The senator will be the third Republican to formally announce a White House bid, following Republican senators Ted Cruz of Texas and Rand Paul of Kentucky.

During the campaign, Mr Rubio will be competing for donors and endorsements with his political mentor, former Florida governor Jeb Bush, who has been lining up support for a White House bid despite not having formally entered the race.

Democratic nomination

Mr Rubio will be competing for the limelight with Ms Clinton, who grabbed worldwide media attention with the declaration of her candidacy for the Democratic presidential nomination in a video announcement on Sunday.

The former secretary of state will hit the campaign trail in Iowa on Tuesday and Wednesday.
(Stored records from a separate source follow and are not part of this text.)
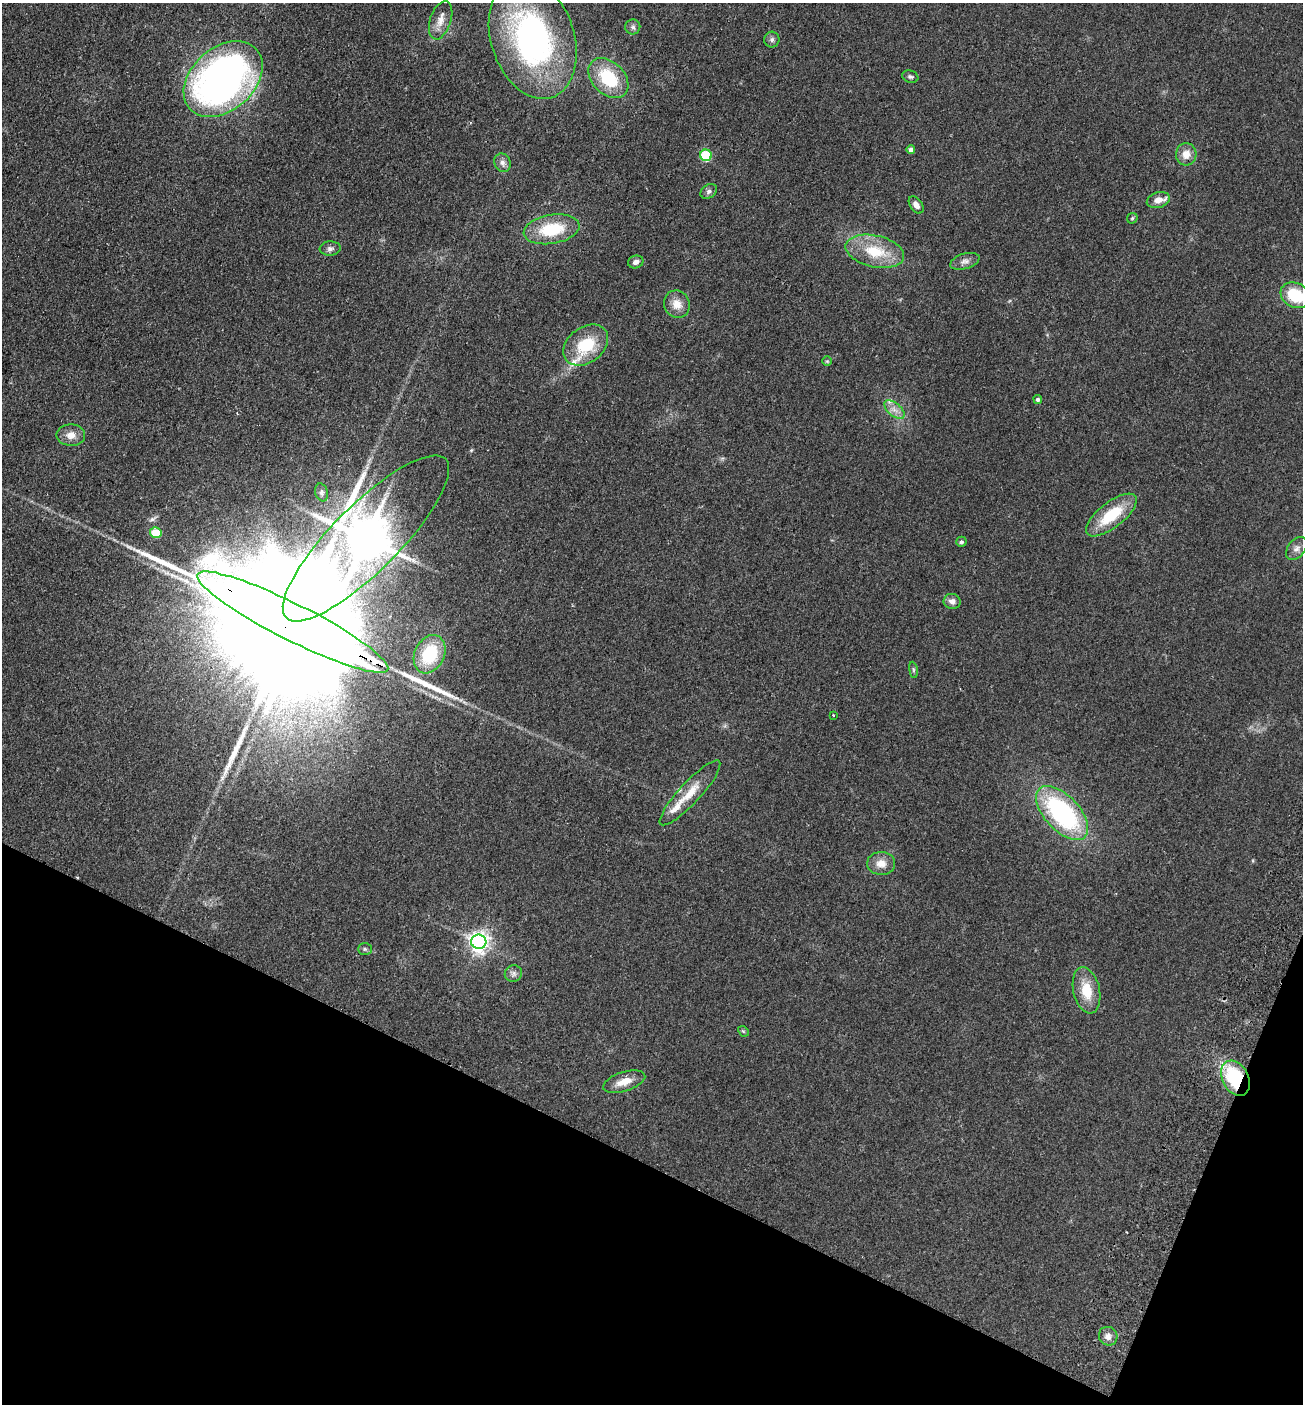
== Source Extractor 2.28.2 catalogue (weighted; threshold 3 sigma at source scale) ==
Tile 15 of 4 x 4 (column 3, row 4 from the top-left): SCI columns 2798-4098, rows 28-1429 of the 5727 x 5663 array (HDU 1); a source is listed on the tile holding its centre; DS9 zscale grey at full resolution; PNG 1305 x 1406 px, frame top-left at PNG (2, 3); each listed source drawn as its Kron ellipse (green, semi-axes under 4 px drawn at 4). Shown black and unused: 20% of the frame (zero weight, under 2 of 3 exposures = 3% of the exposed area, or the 3 px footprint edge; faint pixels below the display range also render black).
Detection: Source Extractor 2.28.2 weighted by HDU 2 'WHT'; one run over the whole footprint, this tile lists its part. Background 0.111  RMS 0.0093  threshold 0.042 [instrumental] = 3 sigma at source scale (4.5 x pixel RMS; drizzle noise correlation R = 1.50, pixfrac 1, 0.05/0.05 arcsec/px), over >= 5 px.
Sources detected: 57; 2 inside a brighter object's white glare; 2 long thin detections or spike segments (spike, bleed or trail) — neither listed nor drawn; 4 inside a brighter listed object's ellipse — not listed separately; the other 49 listed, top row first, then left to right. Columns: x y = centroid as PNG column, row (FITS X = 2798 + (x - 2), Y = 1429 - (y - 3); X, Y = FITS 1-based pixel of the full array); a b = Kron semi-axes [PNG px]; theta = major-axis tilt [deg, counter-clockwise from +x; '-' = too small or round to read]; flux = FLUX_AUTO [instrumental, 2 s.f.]
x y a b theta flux
441 20 20 10 71 9.5
633 27 7 7 - 2.6
533 38 62 41 -72 240
772 40 8 7 - 2.7
910 77 8 6 -18 2.2
608 78 23 16 -46 45
223 79 45 31 41 460
911 150 4 4 - 4.5
1186 154 11 10 - 9.3
706 155 6 5 - 57
502 163 9 8 - 4
709 191 9 6 33 2.9
1158 200 12 8 16 7.7
916 205 9 6 -54 4.5
1132 218 6 4 45 1.2
552 229 28 14 9 42
330 248 10 7 5 3.4
875 251 30 16 -12 34
965 261 15 7 16 4.7
636 262 8 6 17 3.7
1295 295 15 12 -29 35
677 304 14 12 -64 11
586 345 25 17 37 38
827 361 5 5 - 1.3
1038 399 4 4 - 2.2
894 410 12 6 -41 5.7
71 435 14 10 -1 8.5
322 492 9 6 -74 2.7
1111 515 31 12 38 38
156 533 6 5 - 29
366 538 112 33 45 5100
961 542 5 5 - 2.4
1296 549 13 8 52 4.9
952 601 8 7 - 4.8
293 622 106 18 -27 110000
430 654 20 14 64 45
913 670 8 4 -82 1.5
833 715 4 2 - 0.71
690 793 43 10 47 20
1062 813 33 17 -47 150
881 863 14 11 -2 9.9
479 942 7 7 - 550
365 949 7 5 -2 1.9
513 973 9 8 - 3.5
1086 990 23 13 -78 22
743 1031 6 4 -43 1.3
1235 1078 18 13 -62 65
624 1082 22 9 18 12
1108 1336 9 9 - 4.7
Overlapping masked pixels (flux is a lower limit): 3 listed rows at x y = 366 538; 293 622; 1235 1078
Isophote crosses this tile's border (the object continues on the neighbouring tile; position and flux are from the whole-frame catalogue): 1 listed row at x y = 1295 295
Iowa holds the kickoff contest in the parties' presidential nominating process early next year.

While he owes his success to the Tea Party movement, Mr Rubio has drawn support from more traditional party elements, as well as the libertarian-leaning network assembled by billionaires Charles and David Koch.

Mr Rubio’s effort to overhaul the US immigration system could be a sticking point for Republican conservatives, many of whom view any move to grant legal status to undocumented workers as an “amnesty”.
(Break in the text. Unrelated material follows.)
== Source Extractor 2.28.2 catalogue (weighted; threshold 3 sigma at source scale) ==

Mr Rubio worked with Senate Democrats to pass a sweeping immigration reform bill in 2013 that bolstered border security and guest-worker programmes, with a pathway to citizenship for those now in the country illegally. The measure died in the Republican-controlled House of Representatives.

Mr Rubio now says any immigration reforms must be passed piece by piece, with border security coming first, a position more in line with other Republican lawmakers. However, he talks frequently about the central role immigrants play in revitalising the US.